Siang tengah bolong itu ia menangis. Menangis... menangis tersedu-sedu... Sesekali aku curi-curi pandang melihat ia menangis. Tak tahan. Ingin sekali mengusap air matanya. Belum waktunya aku merasakan gejolak cinta kepada seorang perempuan yang sering menemani hari-hariku; bersamanya saban sekolah, mengayun sepeda berangkat sekolah di pagi yang cerah, makan satu piring berdua, main musik, cerita cinta, dan hal-hal lain yang menyenangkan-menggembirakan.
"Ri:... makan dulu sana di dapur. Tapi nggak ada menu spesial hari ini... Laeeppp" Ibuku menyuruhnya ia makan. Tanpa sungkan-sungkan ia mengajakku makan bersamanya; satu piring bersama. Untuk menolak - kali ini aku tunda - meski sebenarnya di waktu dhuha tadi aku habis satu piring.

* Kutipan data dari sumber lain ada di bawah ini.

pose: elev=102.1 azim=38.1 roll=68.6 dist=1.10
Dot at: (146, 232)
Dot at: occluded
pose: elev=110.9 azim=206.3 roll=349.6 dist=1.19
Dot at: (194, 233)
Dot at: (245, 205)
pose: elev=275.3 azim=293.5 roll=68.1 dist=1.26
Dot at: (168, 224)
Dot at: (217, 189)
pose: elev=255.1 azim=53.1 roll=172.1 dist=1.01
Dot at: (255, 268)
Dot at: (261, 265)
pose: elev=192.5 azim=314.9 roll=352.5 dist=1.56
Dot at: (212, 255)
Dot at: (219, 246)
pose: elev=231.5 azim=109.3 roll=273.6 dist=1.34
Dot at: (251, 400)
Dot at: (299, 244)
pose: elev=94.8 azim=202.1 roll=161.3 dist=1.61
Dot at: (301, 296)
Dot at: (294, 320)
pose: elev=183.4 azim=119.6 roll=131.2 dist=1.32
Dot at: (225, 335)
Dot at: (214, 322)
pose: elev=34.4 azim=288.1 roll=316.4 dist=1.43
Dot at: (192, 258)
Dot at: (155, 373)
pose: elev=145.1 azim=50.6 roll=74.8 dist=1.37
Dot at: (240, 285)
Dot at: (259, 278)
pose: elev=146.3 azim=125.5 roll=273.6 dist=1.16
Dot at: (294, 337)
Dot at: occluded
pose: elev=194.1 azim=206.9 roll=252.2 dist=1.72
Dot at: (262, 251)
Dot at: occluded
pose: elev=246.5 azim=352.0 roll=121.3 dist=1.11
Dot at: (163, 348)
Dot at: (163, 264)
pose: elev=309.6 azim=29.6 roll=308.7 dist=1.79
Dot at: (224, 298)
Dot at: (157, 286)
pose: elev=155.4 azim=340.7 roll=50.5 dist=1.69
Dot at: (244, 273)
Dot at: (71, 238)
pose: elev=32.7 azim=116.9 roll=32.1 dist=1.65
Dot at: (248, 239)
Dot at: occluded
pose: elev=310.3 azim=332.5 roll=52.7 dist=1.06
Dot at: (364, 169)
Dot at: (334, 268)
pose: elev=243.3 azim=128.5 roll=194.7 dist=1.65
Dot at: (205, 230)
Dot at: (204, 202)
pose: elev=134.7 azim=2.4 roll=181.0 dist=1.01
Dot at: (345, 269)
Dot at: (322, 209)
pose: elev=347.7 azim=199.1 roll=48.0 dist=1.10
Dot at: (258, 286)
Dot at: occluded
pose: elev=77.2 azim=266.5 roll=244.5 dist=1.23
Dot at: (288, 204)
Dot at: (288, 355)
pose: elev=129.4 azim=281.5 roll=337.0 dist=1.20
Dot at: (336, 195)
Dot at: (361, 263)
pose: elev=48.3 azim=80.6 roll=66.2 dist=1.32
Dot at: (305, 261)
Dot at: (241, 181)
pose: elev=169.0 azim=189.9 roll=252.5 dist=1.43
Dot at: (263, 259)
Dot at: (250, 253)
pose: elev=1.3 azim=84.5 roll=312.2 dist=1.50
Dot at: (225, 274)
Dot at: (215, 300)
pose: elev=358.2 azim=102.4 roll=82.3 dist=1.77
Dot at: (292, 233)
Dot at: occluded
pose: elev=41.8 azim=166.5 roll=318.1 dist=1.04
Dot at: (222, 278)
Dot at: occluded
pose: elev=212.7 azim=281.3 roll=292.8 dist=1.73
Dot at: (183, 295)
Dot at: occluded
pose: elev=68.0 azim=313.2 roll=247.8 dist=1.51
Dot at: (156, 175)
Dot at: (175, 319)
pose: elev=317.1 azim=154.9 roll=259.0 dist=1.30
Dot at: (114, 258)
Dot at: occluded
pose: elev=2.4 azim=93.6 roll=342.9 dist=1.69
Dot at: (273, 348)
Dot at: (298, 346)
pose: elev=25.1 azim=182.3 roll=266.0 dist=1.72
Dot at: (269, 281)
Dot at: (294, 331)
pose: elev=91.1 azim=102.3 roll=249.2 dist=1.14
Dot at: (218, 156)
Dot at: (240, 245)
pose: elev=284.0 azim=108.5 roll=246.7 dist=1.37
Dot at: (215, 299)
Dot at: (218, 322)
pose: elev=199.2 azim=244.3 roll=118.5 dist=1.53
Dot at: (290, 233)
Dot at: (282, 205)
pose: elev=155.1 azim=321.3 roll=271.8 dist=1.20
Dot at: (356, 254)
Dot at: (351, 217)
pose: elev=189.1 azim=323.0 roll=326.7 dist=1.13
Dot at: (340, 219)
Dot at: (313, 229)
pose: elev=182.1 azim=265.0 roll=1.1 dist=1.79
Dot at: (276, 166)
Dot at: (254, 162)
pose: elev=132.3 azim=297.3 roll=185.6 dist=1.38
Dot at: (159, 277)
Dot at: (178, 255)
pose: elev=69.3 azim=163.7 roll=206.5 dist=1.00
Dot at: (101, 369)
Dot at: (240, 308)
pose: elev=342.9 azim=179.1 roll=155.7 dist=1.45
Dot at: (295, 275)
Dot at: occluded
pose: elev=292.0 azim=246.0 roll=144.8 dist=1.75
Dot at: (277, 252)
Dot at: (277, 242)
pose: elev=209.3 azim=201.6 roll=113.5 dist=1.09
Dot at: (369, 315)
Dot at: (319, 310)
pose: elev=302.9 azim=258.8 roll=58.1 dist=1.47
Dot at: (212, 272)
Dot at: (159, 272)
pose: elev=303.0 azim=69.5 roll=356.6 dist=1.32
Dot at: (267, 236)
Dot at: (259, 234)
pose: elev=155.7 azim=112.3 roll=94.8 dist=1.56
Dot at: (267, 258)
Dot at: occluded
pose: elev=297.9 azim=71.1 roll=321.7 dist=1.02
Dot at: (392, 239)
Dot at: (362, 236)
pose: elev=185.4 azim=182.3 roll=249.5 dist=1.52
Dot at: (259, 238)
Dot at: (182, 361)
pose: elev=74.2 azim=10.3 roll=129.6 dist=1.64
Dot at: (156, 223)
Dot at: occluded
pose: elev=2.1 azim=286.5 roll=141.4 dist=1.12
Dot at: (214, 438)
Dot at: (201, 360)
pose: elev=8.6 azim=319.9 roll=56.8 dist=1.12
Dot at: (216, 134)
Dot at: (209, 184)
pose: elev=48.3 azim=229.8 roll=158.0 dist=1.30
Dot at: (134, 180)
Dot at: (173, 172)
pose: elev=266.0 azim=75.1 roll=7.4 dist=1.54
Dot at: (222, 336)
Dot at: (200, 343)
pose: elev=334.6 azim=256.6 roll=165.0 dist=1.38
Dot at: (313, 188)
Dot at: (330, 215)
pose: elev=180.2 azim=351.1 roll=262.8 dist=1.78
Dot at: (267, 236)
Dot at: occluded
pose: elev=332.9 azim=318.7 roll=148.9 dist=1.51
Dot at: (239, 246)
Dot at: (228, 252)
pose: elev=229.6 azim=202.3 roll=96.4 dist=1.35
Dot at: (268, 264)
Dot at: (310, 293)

"Besok jangan sampek telat lagi, Ur. Masak..., setiap di jemput masih dandan terus... "
"Enjeh, doro." Aku menurut. Sedang ia sibuk melahap butiran nasi tanpa sisa. Aku mengusaikan terlebih dulu makan, sedang ia melanjutkan.
"Besok ada PR nggak, Ri:?" tanyaku padanya.
"Tidak ada. Santai saja... toh kalau pun ada PR kau tak kan ngerjakan, kan... " Ia mengerti kalau ada PR pasti segera ia salurkan hasil kerja cerdasnya krpadaku - tanpa sepengetahuan ibu, tentu.
"Tak tinggal ke sawah dulu Ri:...." ibu pamit. Sementara rumah tinggal aku dan Ri: serta adik kecilkku.
"Kau tak ke sawah, Ur. Kok nggak bantu ibunya..." tanyanya. Dengan pasang muka biasa.
"Aku di suruh jaga adik. Kalau aku ikut ibu ke sawah. Lalu kau pulang. Lah, terus... adik sama siapa?" Jelasku sembari tiduran nonton TV.
Beberapa menit kemudian ia selesai bersih-bersih dapur, mulai dari kotoran piring, meja yang agak berlumut, teras dapur sedikit kotor. Semua bersih karenanya. Tanpa ibu suruh ia membersihkan dapur yang sepertinya masih terlihat bersih.
Perempuan tangkas. Begitu setiap kali aku melihat aktivitas Ri: di rumahku. "Aku pulang dulu, Ur, kan sudah kenyang. Besok aku kesini lagi. Mau makan. SMS ya.. nanti malam."
"Ya." jawabku. Sedikit cuek.
"Emmuuuuuch... Emuuuch."
Ri: cium kedua pipi kanan-kiri adik. Sedang aku tidak, satu pipi pun tidak!